Marka özü, markanızın altında sunduğunuz mal, hizmet ve/veya deneyimleri filtrelemek için kullanılması gereken dahili bir marka yönetim aracıdır. Bir kez dile getirildiğinde ve anlaşıldığında, iş modellerini dönüştürme potansiyeline sahiptir çünkü üst düzey yönetici ekibi, markaları altında yer alan her şeyi üretmeye veya karşılamaya ihtiyaç olmadığını fark etmeye başlarlar.
Marka özünüzü anlamak için şu cümleyi tamamlamanız gerekir: Eğer markayı iki veya üç kelimeyle özetleyecek olsaydım, her şeyin bununla ilgili olduğunu söylerdim. Örneğin, Nike tamamen “gerçek atletik performans”la ilgilenir. Nike, bu özün kapsamına mükemmel bir şekilde uyan bir dizi ürün ve deneyime sahiptir. Nike’ın spor kıyafetleri üreten fabrikaları yok. Üretimi dışarı yaptırır ve daha yüksek değerli ve marjlı marka oluşturma çalışmalarına odaklanır. Marka özünün bu kadar güçlü olmasının nedeni –hele de rakiplerce kopyalanması çok zor olan marka deneyimleriyle birleştiğinde– budur.
Geleneksel kurumsal düşüncede “marka” tüketicilere yönelik bir şeydir. Ama kitabınızda “pazarlama” ekipleri dışındaki çalışanların da çok önemli bir rol oynadığını görüyoruz. Bir marka, tüm çalışanlarının marka deneyimi sunma sürecinde yer almasını nasıl sağlayabilir?
Çalışanlar, marka deneyimi oluşturma bulmacasının önemli ancak çoğu zaman gözden kaçan parçaları. Bu, çalışan davranışının özellikle önemli olduğu hizmet markalarında talihsizce es geçilen bir nokta. Oysaki büyük markalar içeriden inşa edilir.
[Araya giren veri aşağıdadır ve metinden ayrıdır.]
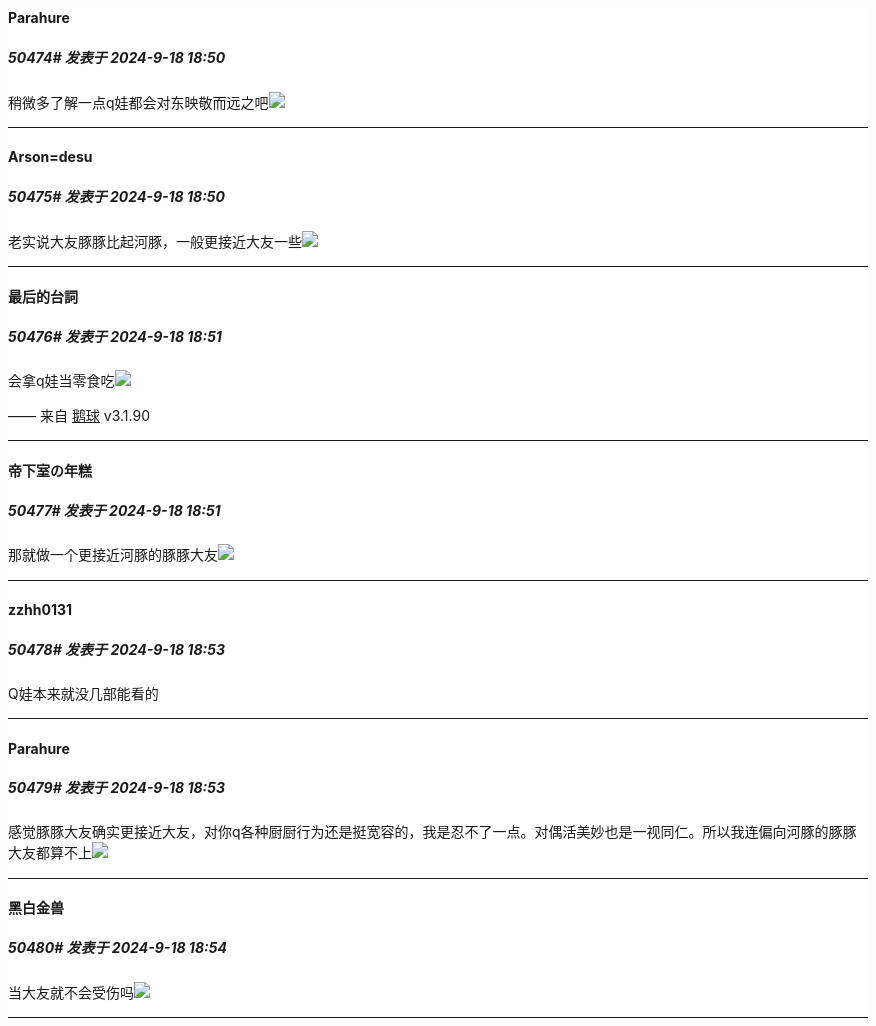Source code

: ####  Parahure  
##### 50474#       发表于 2024-9-18 18:50

稍微多了解一点q娃都会对东映敬而远之吧<img src="https://static.saraba1st.com/image/smiley/face2017/118.png" referrerpolicy="no-referrer">

*****

####  Arson=desu  
##### 50475#       发表于 2024-9-18 18:50

老实说大友豚豚比起河豚，一般更接近大友一些<img src="https://static.saraba1st.com/image/smiley/face2017/068.png" referrerpolicy="no-referrer">

*****

####  最后的台詞  
##### 50476#       发表于 2024-9-18 18:51

会拿q娃当零食吃<img src="https://static.saraba1st.com/image/smiley/face2017/037.png" referrerpolicy="no-referrer">

—— 来自 [鹅球](https://www.pgyer.com/GcUxKd4w) v3.1.90

*****

####  帝下室の年糕  
##### 50477#       发表于 2024-9-18 18:51

那就做一个更接近河豚的豚豚大友<img src="https://static.saraba1st.com/image/smiley/face2017/057.png" referrerpolicy="no-referrer">


*****

####  zzhh0131  
##### 50478#       发表于 2024-9-18 18:53

Q娃本来就没几部能看的

*****

####  Parahure  
##### 50479#       发表于 2024-9-18 18:53

感觉豚豚大友确实更接近大友，对你q各种厨厨行为还是挺宽容的，我是忍不了一点。对偶活美妙也是一视同仁。所以我连偏向河豚的豚豚大友都算不上<img src="https://static.saraba1st.com/image/smiley/face2017/067.png" referrerpolicy="no-referrer">

*****

####  黑白金兽  
##### 50480#       发表于 2024-9-18 18:54

当大友就不会受伤吗<img src="https://static.saraba1st.com/image/smiley/face2017/169.gif" referrerpolicy="no-referrer">


*****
Bir kuruluştaki herkesin markayı ve daha da önemlisi bu markayı sunarken oynadıkları rolü anlaması çok önemli. Bununla birlikte çoğu çalışan, pazarlama departmanının dışında oldukları sürece, marka inşa etmenin onlarla hiçbir ilgisi olmadığını düşünüyor. Örneğin bir havayolunu ele alalım. Müşteri hizmetleri ekibi, operasyonlar, filo bakımı, teknik destek ve bir dizi başka ekip, marka deneyiminin sağlanmasında çok önemli roller oynuyor. Bir uçuş görevlisi kaba davranırsa veya bir uygulama çalışmıyorsa, bu bağlantı marka deneyimi üzerinde orantısız bir şekilde olumsuz etki yaratır – ve korkarım insanların deneyimden akıllarında kalan da bu olacaktır.
Tüm çalışanların işin içinde olduğundan emin olmak için, marka pazarlama ve insan kaynakları ekiplerinin birlikte ve çok yakın çalışmaları gerekiyor. Örneğin, insan kaynakları ekiplerinin çalışanları marka değerlerini hayata geçirmeleri için işe almaları, eğitmeleri ve ödüllendirmeleri gerekli. Örneğin, Virgin Atlantic bunu çok etkili bir şekilde yapıyor ve marka deneyimlerinin davranışsal kısmı, rekabet ettikleri diğer havayolları arasında öne çıkmalarına yardımcı oluyor.